● Written problem: In the passage on Iraq and Rafah, which two Rafah neighborhoods had homes demolished by Israel, according to the text?

● Passage:
::::::::::

Homeless? Feckless? Clueless?
Dr Harry Hagopian
Maureen Dowd,
the New York Times columnist, wrote
last week an insightful editorial entitled In
the Springs of Fate in which she
decried the current policies of the US Administration in Iraq. She used a most
interesting neologism when she referred to ‘the Aeschylating cost of imperial
ambitions and personal vendettas’. Topical and jagged though Dowd’s editorial
certainly was, what truly caught my eye was her reference to Aeschylus - father
of Greek tragedy, contemporary of Sophocles, warrior at the battle of Marathon
and author of the trilogy of plays known as Orestia
- and her fresh comparison of the situation in Iraq today with a modern-day
chapter of Greek tragedy.
This unfurling
tragedy, as Dowd perceives it in Iraq, is also taking place in Israel and
Palestine. In fact, the latest UNSC Resolution 1544 (2004) is an example of
this unstopping tragedy. The resolution calls upon Israel, inter alia, to respect
its obligations under international humanitarian law, and insists on its
obligations not to undertake demolition of homes contrary to that law. The
homes that the Security Council is referring to are those that Israel destroyed
last week in the al-Brazil and Tel el-Sultan neighbourhoods of Rafah, at the southern
tip of the Gaza Strip. This latest wave of house demolitions though is nothing
new. As Rami Khouri reported in his article The
entangled web of Palestine, Powell and Arab power from the World Economic
Forum at Sweimeh, near the Dead Sea in Jordan, ‘The most reliable and
up-to-date United Nations data show that Israeli armed forces have destroyed an
average of 2018 homes in Rafah in recent years, leaving 18,382 people homeless.

::::::::::

● Material provided:
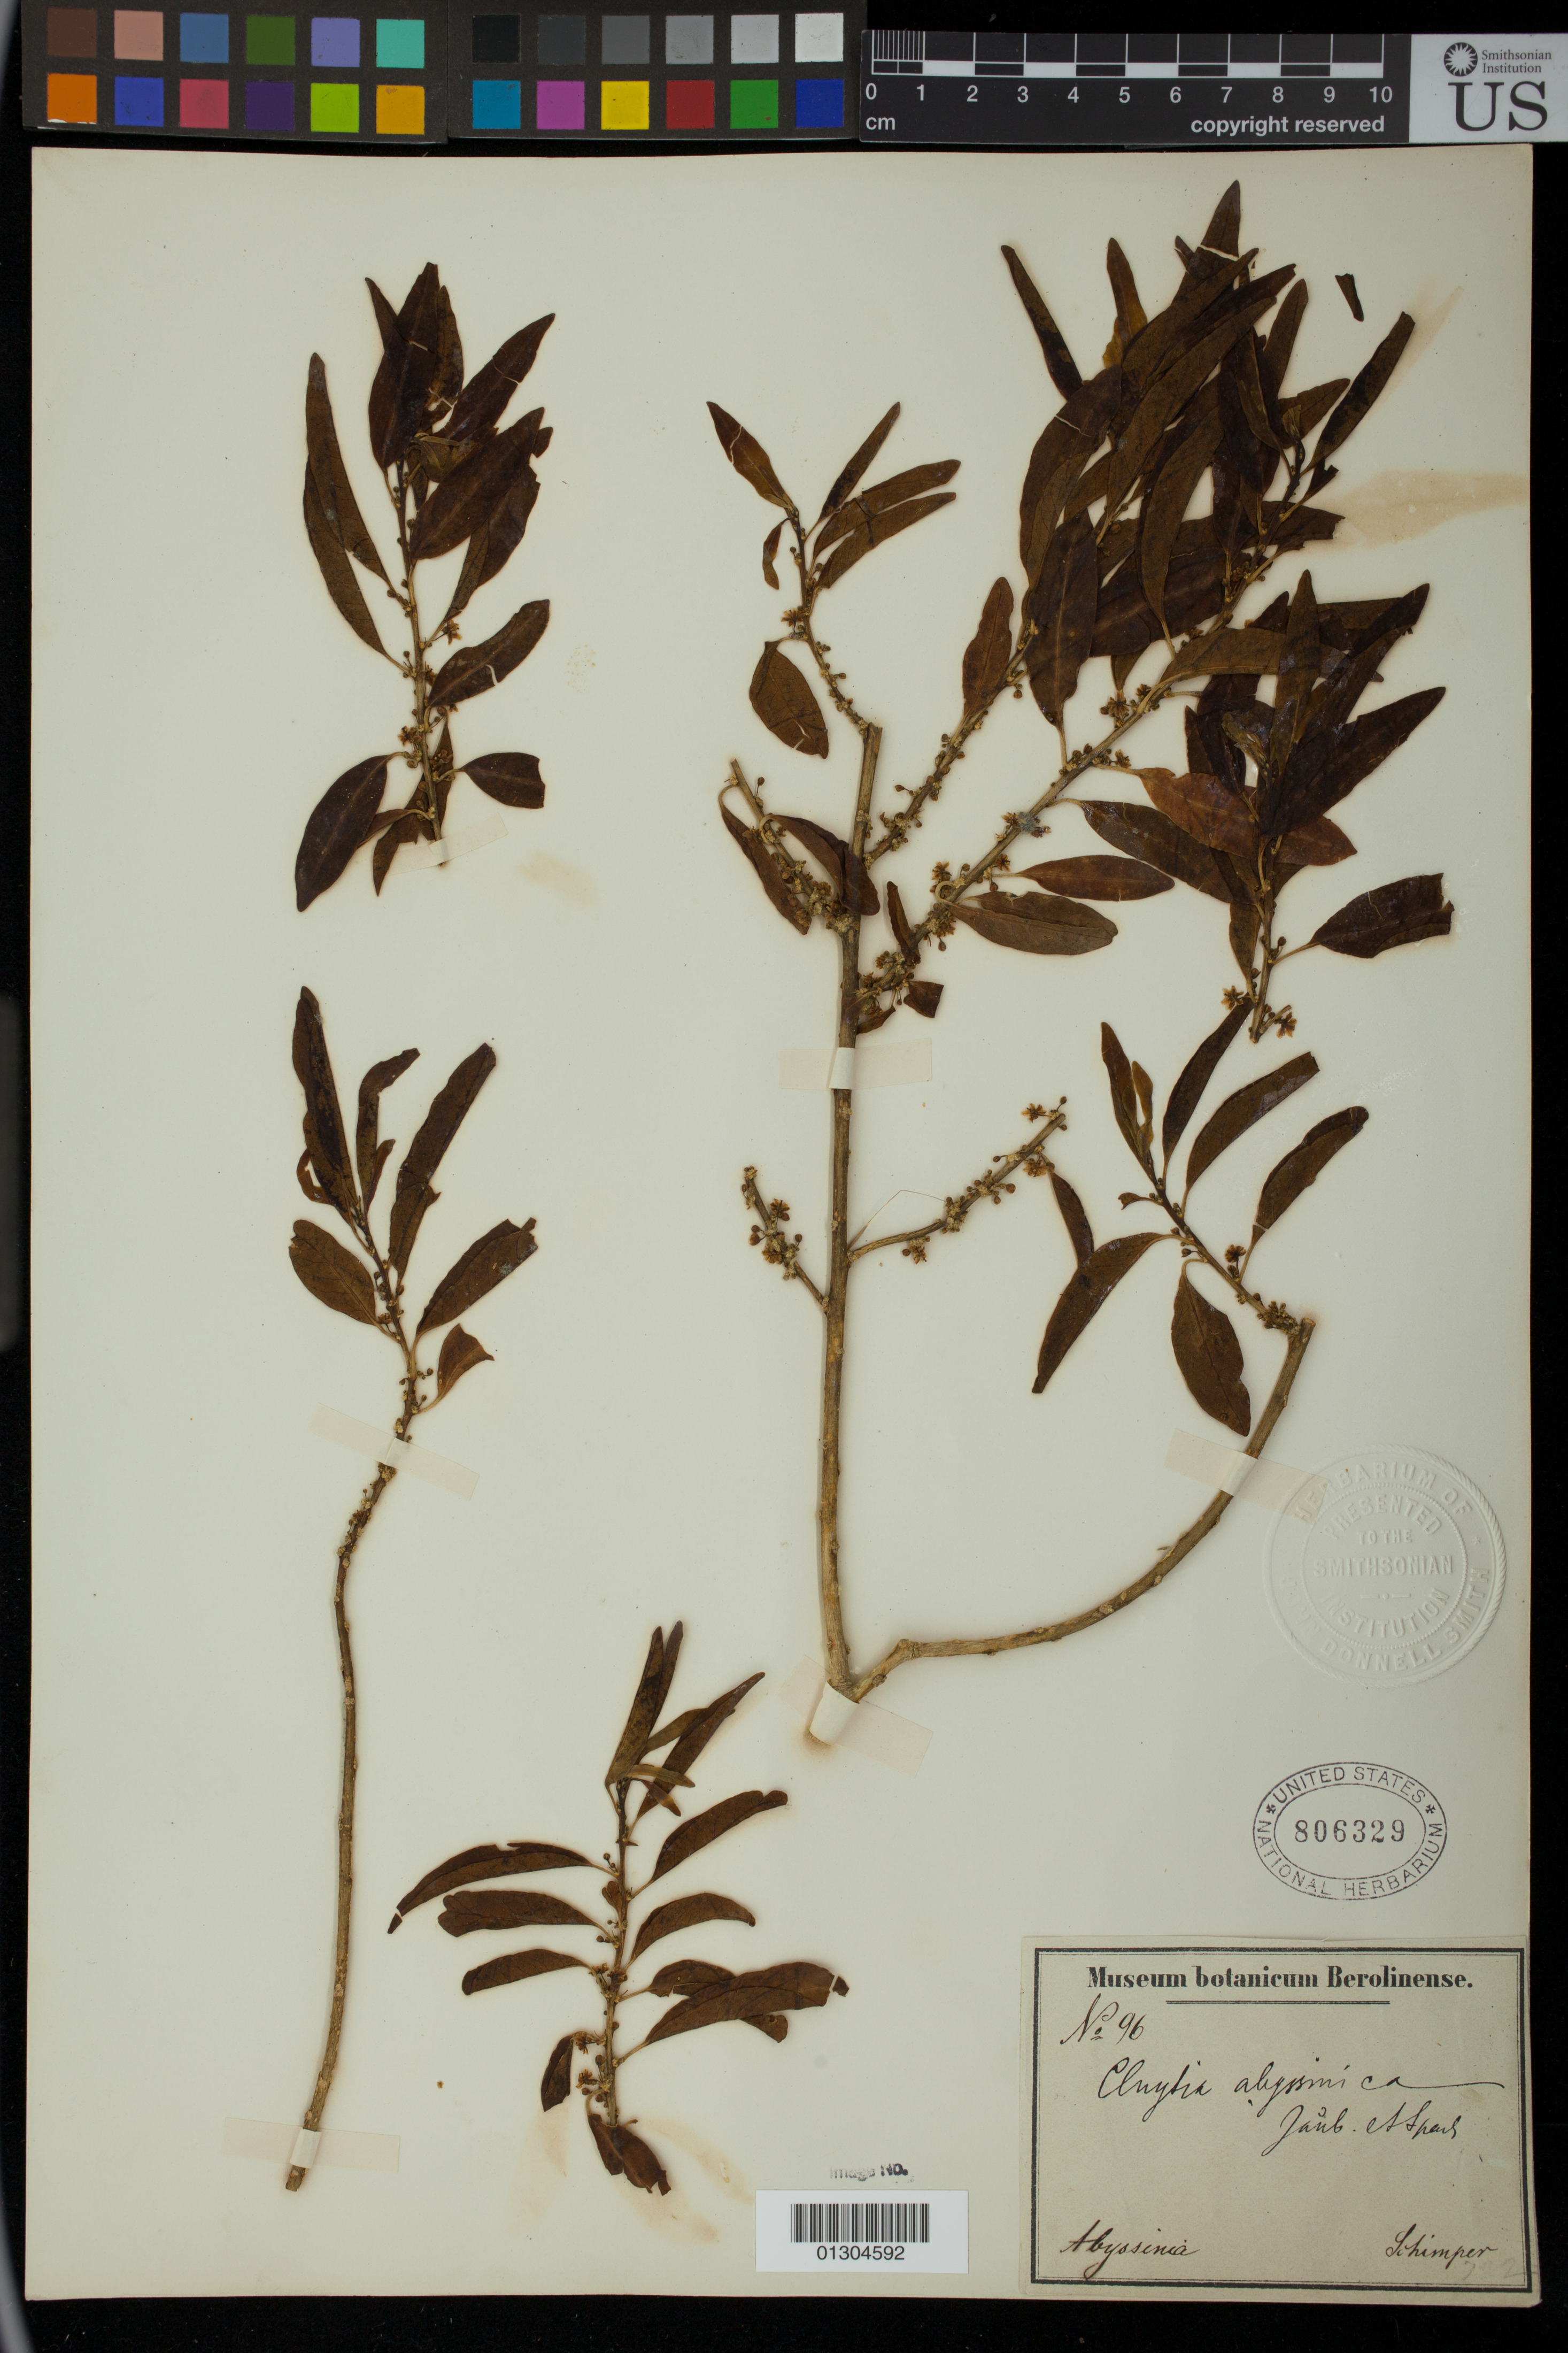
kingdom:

::::::::::

● Response below: The al-Brazil and Tel el-Sultan neighborhoods.